Unable to rep, but thanks for reporting this. It's good to know.


----------



## rudge66 (Apr 1, 2019)

jetdog9 said:


> Unable to rep but thanks for reporting this. It's good to know.


Hey I don't want to start a dust up with you but some folks on this forum are preoccupied with their rep status. And this ranking system is a major flaw.

I just went through the ban process cause some member couldn't take the same as what he dished out . Crumbled. Its ridiculous and counter productive.


Im not here to score social points or correct posters grammar. I want to hear good exchange of information .
Strode is pretty consistent with his posts. He doesn't need green bars or the Sandbox approval.


----------



## pmf (Feb 23, 2004)

*I don't get the whole rep thing*

What purpose does it serve? Kind of a mine's bigger than yours thing I guess. Getting banned for being a troll is a different issue.


----------



## jetdog9 (Jul 12, 2007)

I'd like to think that if it's being used properly, it's mostly a feel good thing and people don't need to take too much stock in it. However, if somebody has contributed to this forum, which is sort of a "club", significantly due to amount and quality (or more accurately amount of good quality) of content they may have a long "rep bar" and you can hopefully expect to know their posts are overall level-headed.

The other thing that I do think is important is negative rep mostly to notify moderators of spammers or truly, truly inappropriate content (like hate speech).

To me, here at rbr when somebody says "would rep you if I could", it's just a common way to say nice post. I don't mean to offend anybody like rudge66 that may have had a rep-related negative experience.

Honestly I think what makes the rep system most useless is that limiting of multiple reps from one member to another. Maybe if the system is neutered to this extend they shouldn't have it at all. On the other hand, if you can pretty much only rep "newer" people it could be considered a guide from more experienced posters to newer ones. 

I know this isn't the topic of this thread, but wanted to reply since my comment started this tangent.


----------



## Lombard (May 8, 2014)

rudge66 said:


> I just went through the ban process cause some member couldn't take the same as what he dished out . Crumbled. Its ridiculous and counter productive.

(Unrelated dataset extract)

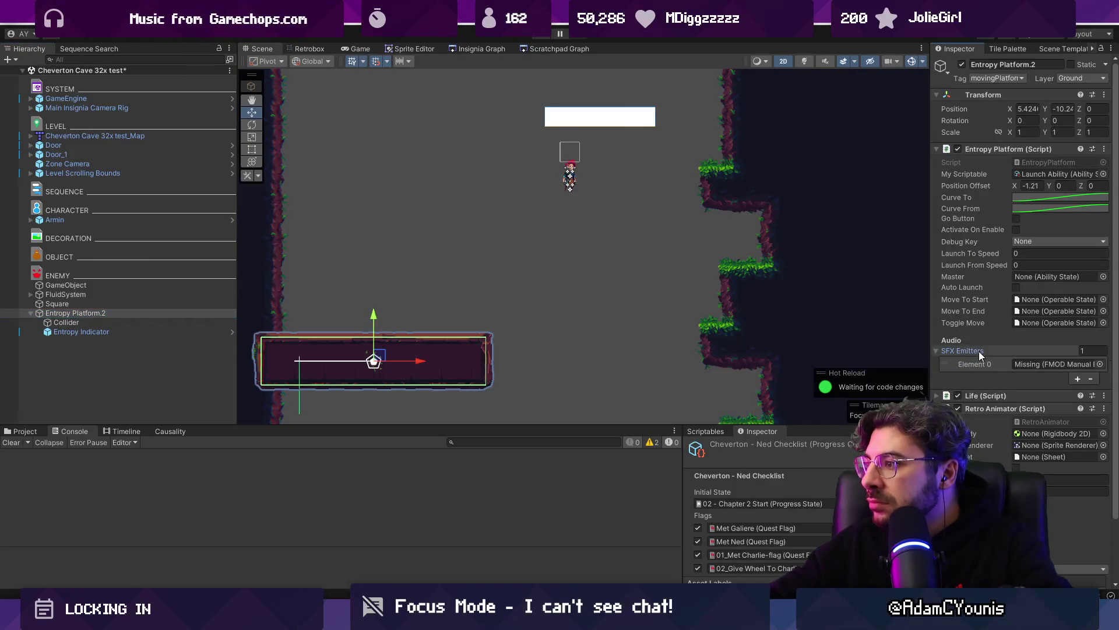
key("shift+d")
key("ctrl+z")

No, you were banned because you doubled down and did some very obvious trolling.

Hopefully you have learned.


----------



## rudge66 (Apr 1, 2019)

Lombard said:


> No, you were banned because you doubled down and did some very obvious trolling.
> 
> Hopefully you have learned.


Yes, I'm trying ( to learn ) ... and really, I've no ill will toward you. 
But you sent PM's to Members and Moderators.
A campaign to ban me.
Thats's what I refer to as SandBox. 
I poke, and tease just as you do. It's not being a Troll . 

Bike Fit is something I take very seriously. 
Road Bike Fit. 
It has been a challenge for me to fit myself and in the process of doing so I've come across many incorrect suggestions and methods.

I like to ride on the road, as best I can. And I want to help everyone do the same.

so ... let's be friend... and ride.


----------



## Lombard (May 8, 2014)

rudge66 said:


> Yes, I'm trying ( to learn ) ... and really, I've no ill will toward you.





rudge66 said:


> But you sent PM's to Members and Moderators.
> A campaign to ban me.
> Thats's what I refer to as SandBox.
> I poke, and tease just as you do. It's not being a Troll .
> ...




While I can appreciate that you would like to help other riders, I must emphasize that just because one type of fit works for you doesn't mean it works for everyone. Some riders are older and have spinal issues. Not everyone is capable of the same flexibility. 

There was no campaign to ban you. You dug your own hole. However, if you can be gracious, so can I.


----------



## steelbikerider (Feb 7, 2005)

*back on topic - PI warranty and good service*

This thread reminded me that I had a 6 month old pair of PI bibs that had the chamois pad tear down the middle. I sent them back a week ago Monday with a receipt and got a brand new pair of Interval bibs today. With temps in the 70's tomorrow, I will get to try them out. Good job PI.


----------